Seminar • Data Systems • Query Evaluation for Big Data

Monday, March 28, 2022 11:30 am - 11:30 am EDT (GMT -04:00)

Please note: This seminar will be given online.

Xiao Hu, Visiting Researcher
Discrete Algorithm Group, Google Research

Query evaluation has been one of the core problems in databases for more than 40 years, while the need to process and analyze big data has invigorated this long-time research area with fresh challenges. Massively parallel data systems, such as MapReduce and Spark, have become an effective tool for handling large volumes of data, while query evaluation algorithms in these systems have to be designed so that they can scale to thousands of machines in parallel. Moreover, data is generated at very high speeds, which requires the query engine to deliver timely answers over dynamic databases. In addition, privacy has gained much more attention recently when more sensitive data is being analyzed, and query answers or even the evaluation process can leak information about input data. Beyond the traditional goal of efficiency, my research has also aimed at equipping query evaluation algorithms in modern data analytical systems with new features, such as scalability, timeliness, and privacy.

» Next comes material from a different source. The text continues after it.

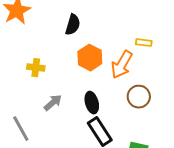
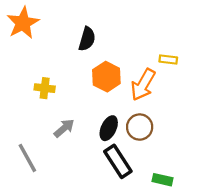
brown circle: (139, 97) -> (140, 127), moved
black ellipse: (92, 103) -> (109, 128), turned 40

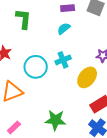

In this talk, I will focus on query evaluation for massively parallel systems for join queries, the most fundamental and practically important class of queries. I will describe the intrinsic relationship between the join structure and its parallel computational cost. In addition to a homogeneous parallel model, I will also discuss some new challenges when the underlying communication model takes an arbitrary topology. At last, I will briefly discuss some interesting open questions on query evaluation and conclude with exciting connections between query evaluation with other fields, such as machine learning, differential privacy, and high-performance computing.


Bio: Xiao Hu is a visiting researcher in the Discrete Algorithm group at Google Research, working with Badih Ghazi and Ravi Kumar. Before that, she was a postdoctoral associate in the Department of Computer Science at Duke University, co-supervised by Prof. Pankaj Agarwal and Prof. Jun Yang. Prior to that, she received her Ph.D. in Computer Science and Engineering from HKUST in 2019, and BE degree in Computer Software from Tsinghua University in 2014. 

Her research has focused on studying fundamental problems in database theory and their implications to practical systems. Her work on massively parallel join algorithms has been invited to ACM Transactions on Database Systems as a research paper, as well as a feature article in the Database Principles Column in SIGMOD Record.